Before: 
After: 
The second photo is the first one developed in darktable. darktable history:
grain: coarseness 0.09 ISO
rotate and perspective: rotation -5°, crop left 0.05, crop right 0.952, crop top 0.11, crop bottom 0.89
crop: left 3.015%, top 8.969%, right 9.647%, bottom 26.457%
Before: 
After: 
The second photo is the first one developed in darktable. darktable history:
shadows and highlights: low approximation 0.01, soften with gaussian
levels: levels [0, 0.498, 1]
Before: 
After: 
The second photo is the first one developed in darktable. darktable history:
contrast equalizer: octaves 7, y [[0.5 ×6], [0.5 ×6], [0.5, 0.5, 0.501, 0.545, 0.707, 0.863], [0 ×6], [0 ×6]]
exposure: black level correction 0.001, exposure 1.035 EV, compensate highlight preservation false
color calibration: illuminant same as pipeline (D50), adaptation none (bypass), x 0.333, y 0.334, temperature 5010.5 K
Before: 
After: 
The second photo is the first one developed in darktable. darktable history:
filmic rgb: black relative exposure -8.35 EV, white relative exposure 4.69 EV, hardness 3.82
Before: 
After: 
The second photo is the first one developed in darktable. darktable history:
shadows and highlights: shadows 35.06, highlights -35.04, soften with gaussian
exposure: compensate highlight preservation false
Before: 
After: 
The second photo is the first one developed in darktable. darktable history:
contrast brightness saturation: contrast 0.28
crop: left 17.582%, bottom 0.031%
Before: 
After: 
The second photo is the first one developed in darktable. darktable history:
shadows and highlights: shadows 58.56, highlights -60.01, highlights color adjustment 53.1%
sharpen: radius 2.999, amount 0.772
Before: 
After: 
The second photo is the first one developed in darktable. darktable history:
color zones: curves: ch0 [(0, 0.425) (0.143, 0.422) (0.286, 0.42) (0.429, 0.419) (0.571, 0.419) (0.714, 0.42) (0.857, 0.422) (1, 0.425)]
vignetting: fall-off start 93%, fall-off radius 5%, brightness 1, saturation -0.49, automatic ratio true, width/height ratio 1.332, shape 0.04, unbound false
++++++++++
» **Task instructions**
Write out every one of the rows above word for word, without changing anything.

» **Solution to this problem**
Before: 
After: 
The second photo is the first one developed in darktable. darktable history:
grain: coarseness 0.09 ISO
rotate and perspective: rotation -5°, crop left 0.05, crop right 0.952, crop top 0.11, crop bottom 0.89
crop: left 3.015%, top 8.969%, right 9.647%, bottom 26.457%
Before: 
After: 
The second photo is the first one developed in darktable. darktable history:
shadows and highlights: low approximation 0.01, soften with gaussian
levels: levels [0, 0.498, 1]
Before: 
After: 
The second photo is the first one developed in darktable. darktable history:
contrast equalizer: octaves 7, y [[0.5 ×6], [0.5 ×6], [0.5, 0.5, 0.501, 0.545, 0.707, 0.863], [0 ×6], [0 ×6]]
exposure: black level correction 0.001, exposure 1.035 EV, compensate highlight preservation false
color calibration: illuminant same as pipeline (D50), adaptation none (bypass), x 0.333, y 0.334, temperature 5010.5 K
Before: 
After: 
The second photo is the first one developed in darktable. darktable history:
filmic rgb: black relative exposure -8.35 EV, white relative exposure 4.69 EV, hardness 3.82
Before: 
After: 
The second photo is the first one developed in darktable. darktable history:
shadows and highlights: shadows 35.06, highlights -35.04, soften with gaussian
exposure: compensate highlight preservation false
Before: 
After: 
The second photo is the first one developed in darktable. darktable history:
contrast brightness saturation: contrast 0.28
crop: left 17.582%, bottom 0.031%
Before: 
After: 
The second photo is the first one developed in darktable. darktable history:
shadows and highlights: shadows 58.56, highlights -60.01, highlights color adjustment 53.1%
sharpen: radius 2.999, amount 0.772
Before: 
After: 
The second photo is the first one developed in darktable. darktable history:
color zones: curves: ch0 [(0, 0.425) (0.143, 0.422) (0.286, 0.42) (0.429, 0.419) (0.571, 0.419) (0.714, 0.42) (0.857, 0.422) (1, 0.425)]
vignetting: fall-off start 93%, fall-off radius 5%, brightness 1, saturation -0.49, automatic ratio true, width/height ratio 1.332, shape 0.04, unbound false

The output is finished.